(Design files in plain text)
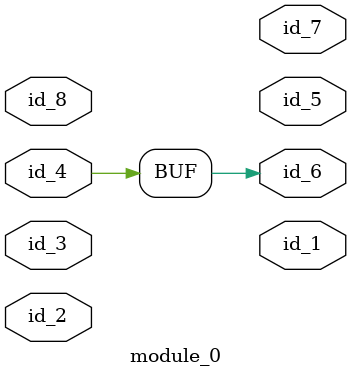
<source format=v>
module module_0 (
    id_1,
    id_2,
    id_3,
    id_4,
    id_5,
    id_6,
    id_7,
    id_8
);
  input id_8;
  output id_7;
  output id_6;
  output id_5;
  inout id_4;
  input id_3;
  input id_2;
  output id_1;
  assign id_6 = id_4;
endmodule

</source>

**Work request:** Write out the entries again, word for word. No images.

**Reply to the task:**
<source format=v>
module module_0 (
    id_1,
    id_2,
    id_3,
    id_4,
    id_5,
    id_6,
    id_7,
    id_8
);
  input id_8;
  output id_7;
  output id_6;
  output id_5;
  inout id_4;
  input id_3;
  input id_2;
  output id_1;
  assign id_6 = id_4;
endmodule

</source>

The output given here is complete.